I think I also though I should warrant a disclaimer that I am a Software Developer, not a AI Developer. So there’s far less backing then from my perspective than someone who works with this stuff for a living
Cethin@lemmy.zip 2 days ago
I don’t know, but I’m willing to bet that economies of scale actually mean data centers are more efficient. This isn’t to say their use is justified, just that they’re able to take advantage of things a home computer can’t.
However, having to run it locally means it needs to be much more limited. This is doubly true if you want to run the game and the LLM at the same time. The LLM is easily able to consume all resources your system has available if you allow it to, which means the game won’t run well (if it runs at all). This limits the use so it can’t just be shoved everywhere and constantly running, like it could if it’s sent to a data center. It’s not more efficient, just less consumption.
SabinStargem@lemmy.today 1 day ago
On my system, I can play a RPG Maker game and use a 122b LLM at the same time, alongside to a podcast. A model in that parameter range takes up about 70gb of DDR4 RAM and 36gb of VRAM. However, it used to be that a 120b AI would take a larger footprint, bringing the system to the brink. The hardware requirements are going down, and the quality also increased, alongside speed. I believe when the next major sea change of hardware happens, AI will become very practical for gaming.
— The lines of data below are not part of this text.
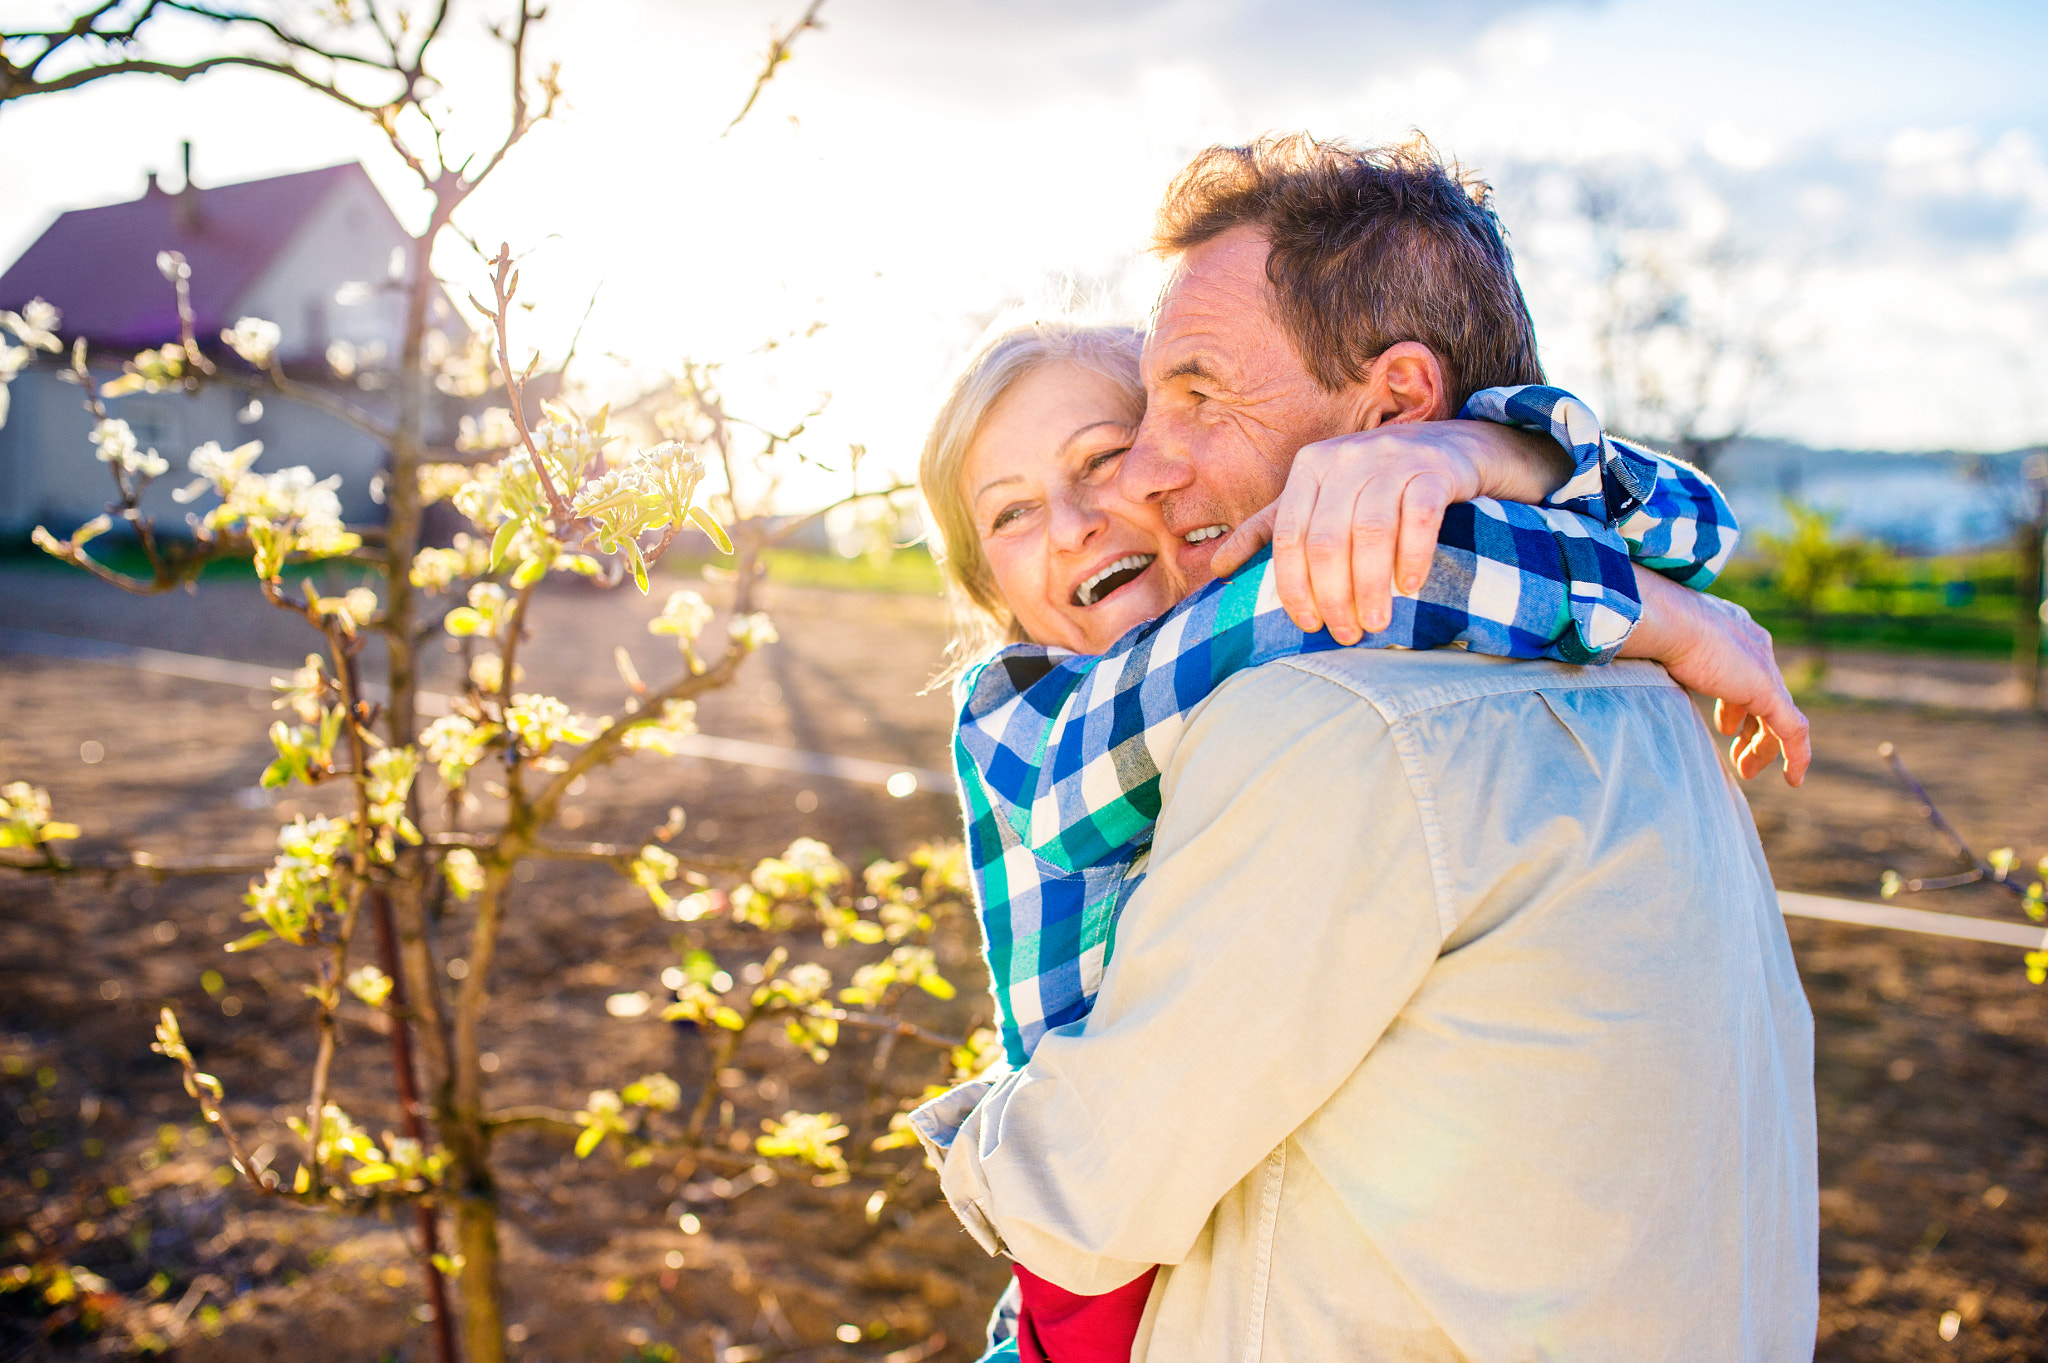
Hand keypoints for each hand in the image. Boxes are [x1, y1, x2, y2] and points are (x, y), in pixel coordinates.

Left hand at [1209, 421, 1569, 643]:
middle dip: (1332, 595)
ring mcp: (1393, 459)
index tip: (1306, 625)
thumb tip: (1216, 567)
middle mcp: (1346, 456)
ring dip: (1370, 587)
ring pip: (1370, 532)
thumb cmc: (1376, 484)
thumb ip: (1271, 528)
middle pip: (1326, 539)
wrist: (1456, 447)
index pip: (1288, 535)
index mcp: (1310, 466)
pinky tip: (1410, 586)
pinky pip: (1419, 517)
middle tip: (1345, 634)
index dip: (1293, 586)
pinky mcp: (1435, 468)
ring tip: (1375, 623)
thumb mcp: (1320, 496)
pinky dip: (1413, 556)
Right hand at [1625, 571, 1810, 785]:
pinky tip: (1794, 780)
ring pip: (1779, 719)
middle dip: (1752, 730)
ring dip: (1764, 748)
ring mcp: (1764, 670)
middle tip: (1737, 755)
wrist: (1667, 620)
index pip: (1748, 675)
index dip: (1738, 706)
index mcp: (1734, 632)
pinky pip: (1793, 731)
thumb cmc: (1653, 629)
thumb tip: (1642, 672)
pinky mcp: (1768, 692)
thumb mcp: (1664, 646)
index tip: (1725, 729)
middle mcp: (1756, 647)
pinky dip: (1796, 756)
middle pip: (1765, 698)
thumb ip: (1670, 662)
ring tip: (1746, 771)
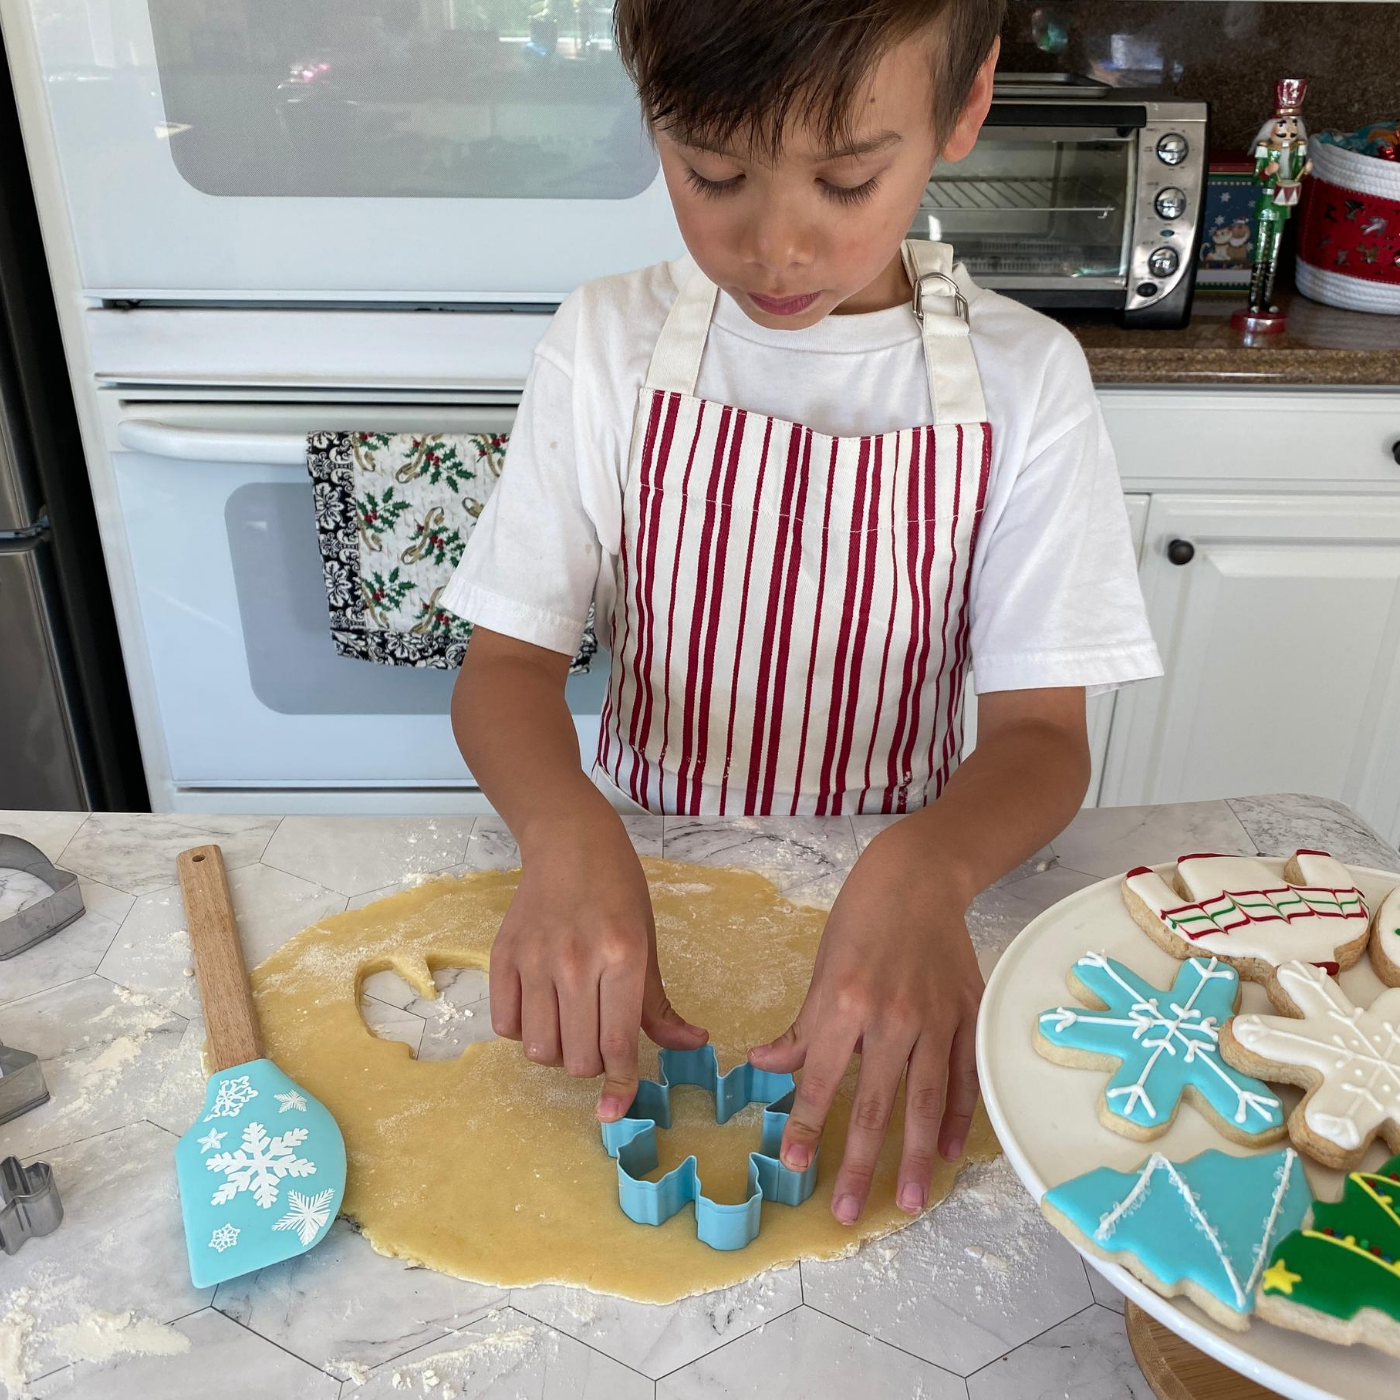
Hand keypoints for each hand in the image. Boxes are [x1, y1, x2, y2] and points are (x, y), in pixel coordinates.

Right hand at [489, 815, 707, 1121]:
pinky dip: (523, 1030)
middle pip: (577, 1057)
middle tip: (597, 1040)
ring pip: (539, 1049)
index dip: (618, 1085)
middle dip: (590, 1065)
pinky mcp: (502, 956)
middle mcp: (578, 962)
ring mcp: (536, 959)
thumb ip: (659, 1004)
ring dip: (556, 1051)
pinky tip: (539, 1009)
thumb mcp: (648, 943)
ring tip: (568, 1026)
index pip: (618, 1043)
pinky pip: (506, 1025)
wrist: (569, 842)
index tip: (615, 1109)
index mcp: (623, 957)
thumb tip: (691, 1046)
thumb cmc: (618, 891)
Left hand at [747, 822, 981, 1224]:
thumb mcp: (822, 968)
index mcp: (844, 1002)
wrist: (919, 877)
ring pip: (926, 1099)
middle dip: (859, 1161)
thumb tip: (765, 1067)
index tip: (794, 1167)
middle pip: (875, 1102)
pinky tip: (948, 1152)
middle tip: (846, 1210)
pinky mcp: (968, 1012)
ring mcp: (936, 1016)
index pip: (821, 1079)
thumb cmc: (861, 919)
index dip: (807, 1126)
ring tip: (908, 1201)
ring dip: (915, 1155)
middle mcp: (890, 1016)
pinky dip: (960, 1116)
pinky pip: (965, 1075)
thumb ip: (803, 1027)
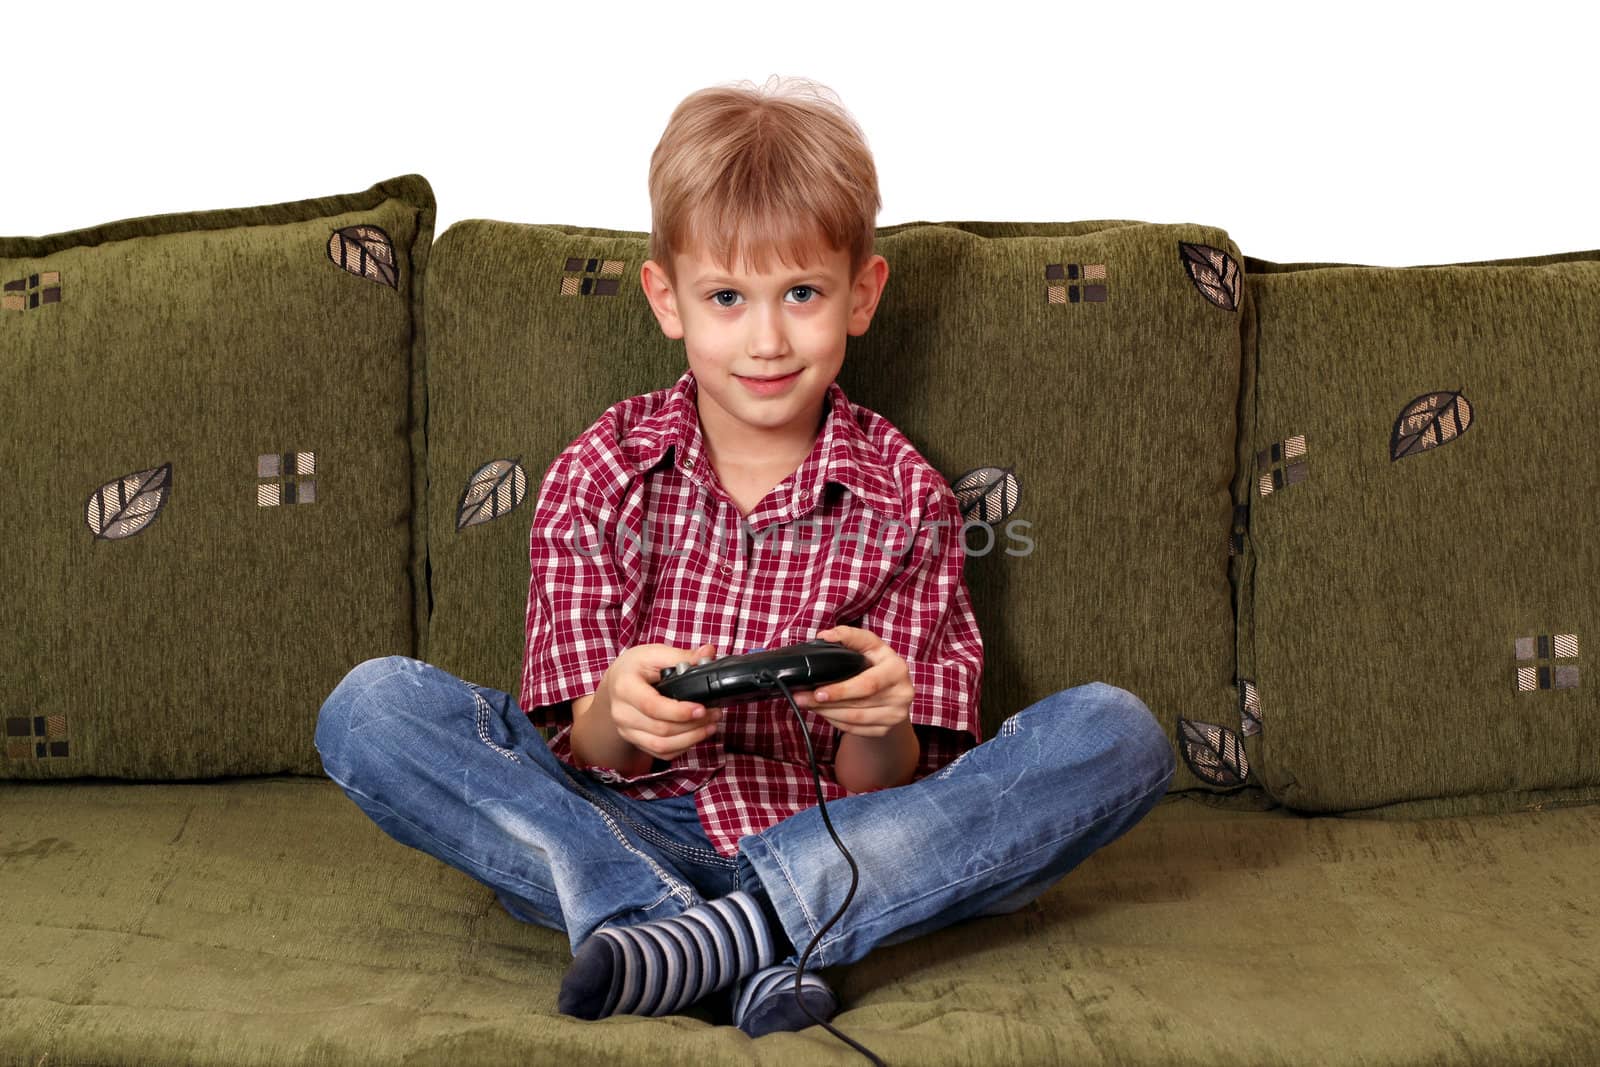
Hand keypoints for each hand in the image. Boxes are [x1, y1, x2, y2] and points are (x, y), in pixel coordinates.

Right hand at [602, 642, 720, 761]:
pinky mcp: (636, 741)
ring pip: (662, 746)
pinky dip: (683, 747)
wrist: (616, 683)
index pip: (652, 706)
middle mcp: (622, 713)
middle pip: (661, 729)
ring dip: (691, 739)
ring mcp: (627, 730)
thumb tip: (708, 653)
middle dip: (693, 725)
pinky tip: (697, 734)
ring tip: (710, 725)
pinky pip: (661, 753)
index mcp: (625, 687)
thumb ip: (682, 656)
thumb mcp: (654, 654)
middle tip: (714, 713)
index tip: (701, 708)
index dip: (679, 712)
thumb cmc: (635, 667)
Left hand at [790, 625, 912, 736]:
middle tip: (801, 698)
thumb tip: (825, 636)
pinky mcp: (886, 729)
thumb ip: (848, 636)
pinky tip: (824, 712)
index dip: (841, 690)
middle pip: (857, 704)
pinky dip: (835, 721)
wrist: (894, 689)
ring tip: (808, 704)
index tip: (818, 692)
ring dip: (826, 713)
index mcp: (897, 669)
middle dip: (825, 703)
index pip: (867, 684)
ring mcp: (895, 715)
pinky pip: (854, 729)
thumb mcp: (869, 645)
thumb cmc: (877, 663)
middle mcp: (901, 694)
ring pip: (854, 719)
Cethin@lemmy.zip 1 day ago
Damn, your system is insane. Yeah, an RPG maker game is next to nothing compared to that. Still, Dragon Quest I think is 3D. It takes a lot more VRAM than RPG maker.
I have 16GB VRAM, which is a lot for most systems. That’s easily consumed by an LLM. Any model that doesn’t use at least that much tends to perform pretty poorly, in my experience. That’s not mentioning how much heat it generates while running, which has to be removed from the system or it’ll slow down. Even if your system can handle it, it heats up fast. It’s great when I need a heater running, but when I need AC my room gets warm quick.
SabinStargem@lemmy.today 1 day ago
Keep in mind, a 122b (Qwen3.5 family), is high end for consumer machines, but it is likely that DQX would be using a much smaller model. Currently, we have Qwen models that are 8b, 9b, 27b, 35b, 122b, and 397b. Plus, ‘quanting’ can reduce how much memory a model takes up - at a tradeoff, o’course. I am guessing DQX would have multiple local models, and use the player’s hardware metrics to decide which model to deploy.
Alternatively, the Chatty Slime could rely on cloud AI. Depending on Square’s strategy, that could be a freebie or a paid service. If the Chatty Slime gave options to the player - say, trading a potion for a stat seed, or responding to a quiz, Square could sell player behavior data.
…Anyhow, my room has a mini-split AC. One of the best purchases in my life: my room lacked insulation in the first place, so it becomes toasty during summer. The side effect is being able to just run my GPU and not become a human slushy.